(PROBLEM TO WORK ON): Lay out the part of the entries below that opens with the line containing "region: Texas" and closes with the line containing "longitude: 140.0509", both ends included, as a Markdown table with the columns Row and Entry line. Number each line in order and leave out any blank lines.

+ + + +

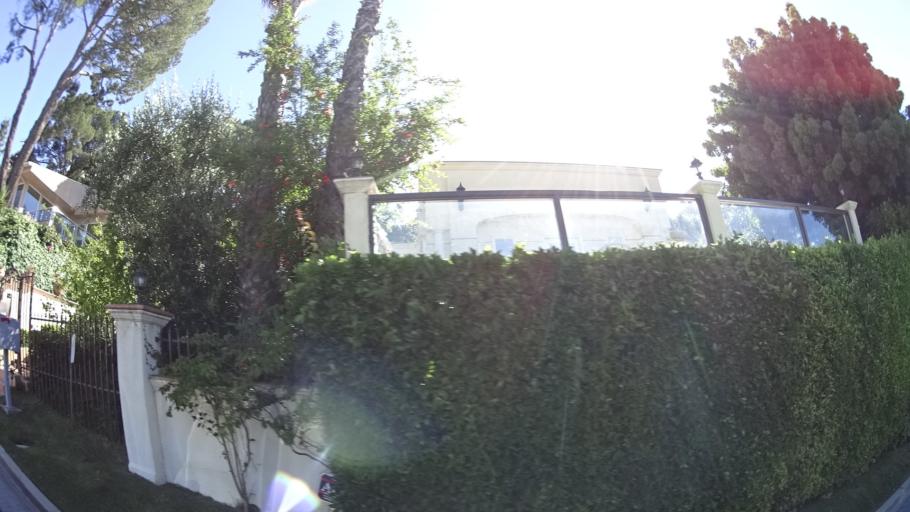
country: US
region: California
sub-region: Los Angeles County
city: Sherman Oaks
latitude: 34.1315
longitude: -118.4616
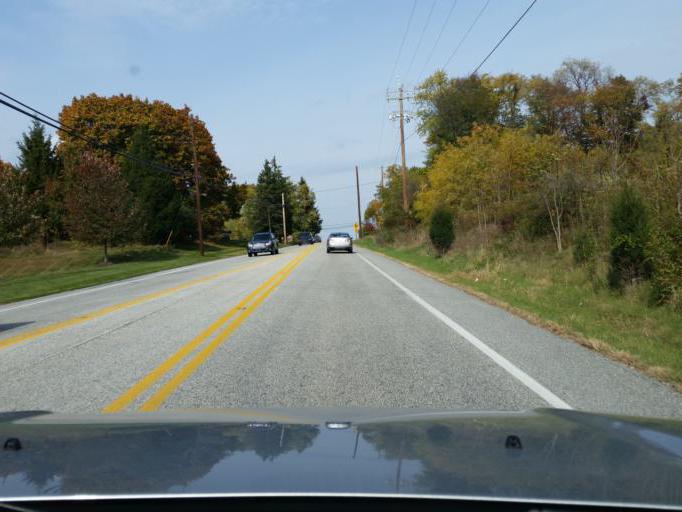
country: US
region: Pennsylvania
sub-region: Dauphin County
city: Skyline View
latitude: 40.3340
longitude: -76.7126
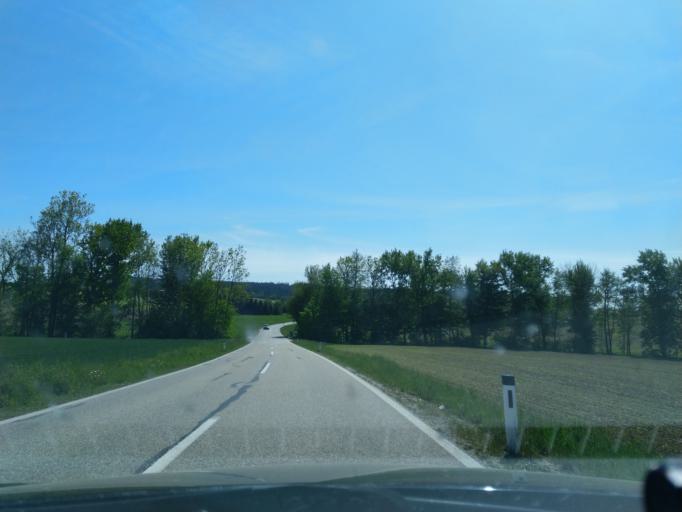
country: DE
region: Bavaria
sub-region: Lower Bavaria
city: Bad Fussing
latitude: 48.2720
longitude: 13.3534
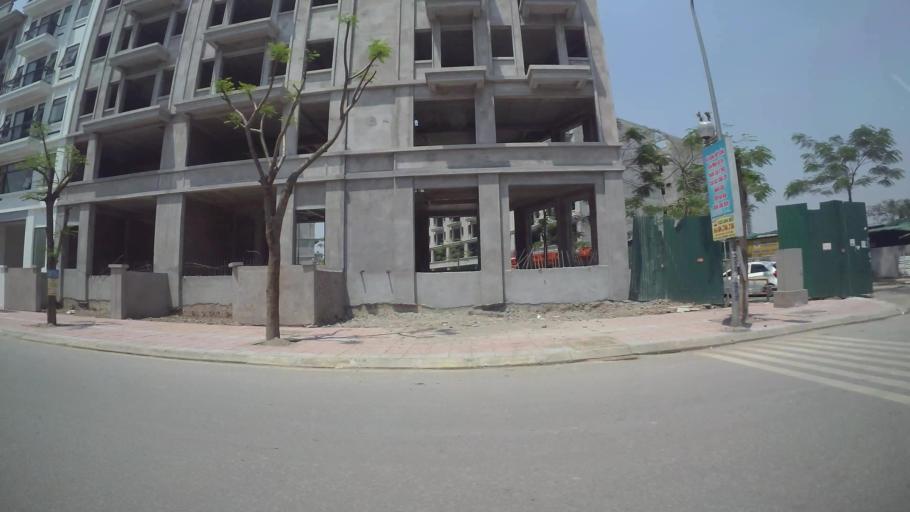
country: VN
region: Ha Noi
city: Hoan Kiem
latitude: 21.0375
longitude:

+ + + +

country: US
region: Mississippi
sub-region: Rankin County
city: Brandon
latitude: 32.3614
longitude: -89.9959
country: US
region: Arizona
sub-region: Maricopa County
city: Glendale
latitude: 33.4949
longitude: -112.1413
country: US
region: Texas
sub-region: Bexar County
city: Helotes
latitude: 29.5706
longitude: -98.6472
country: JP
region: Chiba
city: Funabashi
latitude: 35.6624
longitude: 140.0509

+ + + +

(SOLUTION FOR THIS PROBLEM):
| Row | Entry line |
|---|---|
| 1 | region: Texas |
| 2 | sub-region: Bexar County |
| 3 | city: Helotes |
| 4 | latitude: 29.5706 |
| 5 | longitude: -98.6472 |
| 6 | country: JP |
| 7 | region: Chiba |
| 8 | city: Funabashi |
| 9 | latitude: 35.6624 |
| 10 | longitude: 140.0509 |